The proposed algorithm does not use dictionary lookups while maintaining a reasonably small size (48 KB of Python bytecode). It works faster than lemmatization approach by a factor of x24, and outperforms other stemming algorithms in speed as well.
In addition to the new algorithm, this repository also contains Python ports of some of the previously published stemmers.
Stemmer | Languages | UI | OI | ERRT |
---|---|---|---|---|
Dictionary-based (reference) | – | 0.0172 | 3.59e-06 | 0.0244 |
tree_stem | Python | 0.0907 | 2.71e-06 | 0.125 |
pymorphy2 (Paper) | Python | 0.324 | 2.01e-07 | 0.391 |
stemka | C++ | 0.329 | 2.34e-06 | 0.447 |
tapkomet | Snowball, C, Java | 0.447 | 2.73e-06 | 0.603 |
vgrichina | Groovy, Python | 0.497 | 1.05e-06 | 0.651 |
drupal | JS, Python | 0.511 | 7.54e-07 | 0.666 |
tochytskyi (Paper) | PHP, Python | 0.623 | 5.72e-07 | 0.795 |
No stemming | – | 1.00 | 1.69e-08 | – |
where:
- UI – understemming index
- OI – overstemming index
- ERRT – error rate relative to truncation
Notes:
- pymorphy2 is a dictionary-assisted lemmatizer and morphological analyzer which was included into this comparison for reference.

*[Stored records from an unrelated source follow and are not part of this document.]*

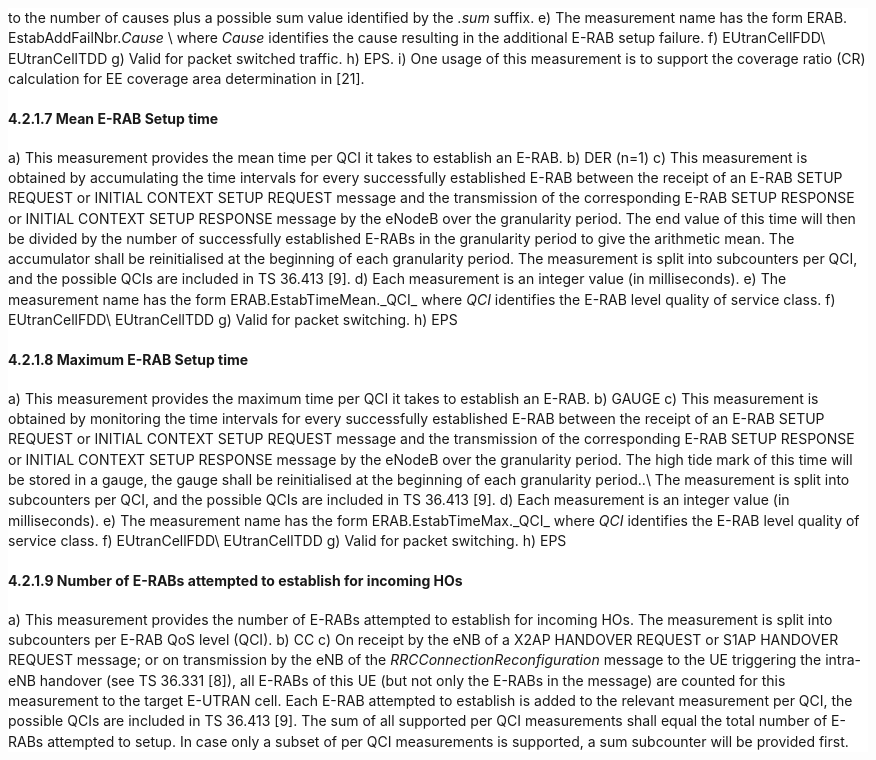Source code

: to the number of causes plus a possible sum value identified by the _.sum_
suffix.
e) The measurement name has the form ERAB. EstabAddFailNbr._Cause_ \ where
_Cause_ identifies the cause resulting in the additional E-RAB setup failure.
f) EUtranCellFDD\ EUtranCellTDD
g) Valid for packet switched traffic.
h) EPS.
i) One usage of this measurement is to support the coverage ratio (CR)
calculation for EE coverage area determination in [21].
#### 4.2.1.7 Mean E-RAB Setup time
a) This measurement provides the mean time per QCI it takes to establish an
E-RAB.
b) DER (n=1)
c) This measurement is obtained by accumulating the time intervals for every
successfully established E-RAB between the receipt of an E-RAB SETUP REQUEST
or INITIAL CONTEXT SETUP REQUEST message and the transmission of the
corresponding E-RAB SETUP RESPONSE or INITIAL CONTEXT SETUP RESPONSE message
by the eNodeB over the granularity period. The end value of this time will
then be divided by the number of successfully established E-RABs in the
granularity period to give the arithmetic mean. The accumulator shall be
reinitialised at the beginning of each granularity period. The measurement is
split into subcounters per QCI, and the possible QCIs are included in TS
36.413 [9].
d) Each measurement is an integer value (in milliseconds).
e) The measurement name has the form ERAB.EstabTimeMean._QCI\_ where _QCI_
identifies the E-RAB level quality of service class.
f) EUtranCellFDD\ EUtranCellTDD
g) Valid for packet switching.
h) EPS
#### 4.2.1.8 Maximum E-RAB Setup time
a) This measurement provides the maximum time per QCI it takes to establish an
E-RAB.
b) GAUGE
c) This measurement is obtained by monitoring the time intervals for every
successfully established E-RAB between the receipt of an E-RAB SETUP REQUEST
or INITIAL CONTEXT SETUP REQUEST message and the transmission of the
corresponding E-RAB SETUP RESPONSE or INITIAL CONTEXT SETUP RESPONSE message
by the eNodeB over the granularity period. The high tide mark of this time
will be stored in a gauge, the gauge shall be reinitialised at the beginning
of each granularity period..\ The measurement is split into subcounters per
QCI, and the possible QCIs are included in TS 36.413 [9].
d) Each measurement is an integer value (in milliseconds).
e) The measurement name has the form ERAB.EstabTimeMax._QCI\_ where _QCI_
identifies the E-RAB level quality of service class.
f) EUtranCellFDD\ EUtranCellTDD
g) Valid for packet switching.
h) EPS
#### 4.2.1.9 Number of E-RABs attempted to establish for incoming HOs
a) This measurement provides the number of E-RABs attempted to establish for
incoming HOs. The measurement is split into subcounters per E-RAB QoS level
(QCI).
b) CC
c) On receipt by the eNB of a X2AP HANDOVER REQUEST or S1AP HANDOVER REQUEST
message; or on transmission by the eNB of the _RRCConnectionReconfiguration_
message to the UE triggering the intra-eNB handover (see TS 36.331 [8]), all
E-RABs of this UE (but not only the E-RABs in the message) are counted for
this measurement to the target E-UTRAN cell. Each E-RAB attempted to establish
is added to the relevant measurement per QCI, the possible QCIs are included
in TS 36.413 [9]. The sum of all supported per QCI measurements shall equal
the total number of E-RABs attempted to setup. In case only a subset of per
QCI measurements is supported, a sum subcounter will be provided first.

The most probable normal form is used as a stem.
- training and testing was performed on a dictionary of word forms.
- Paice, C. (1994). An Evaluation Method for Stemming Algorithms. Proceedings of the 17th Annual International ACM SIGIR Conference on Research and Development in Information Retrieval, 42-50.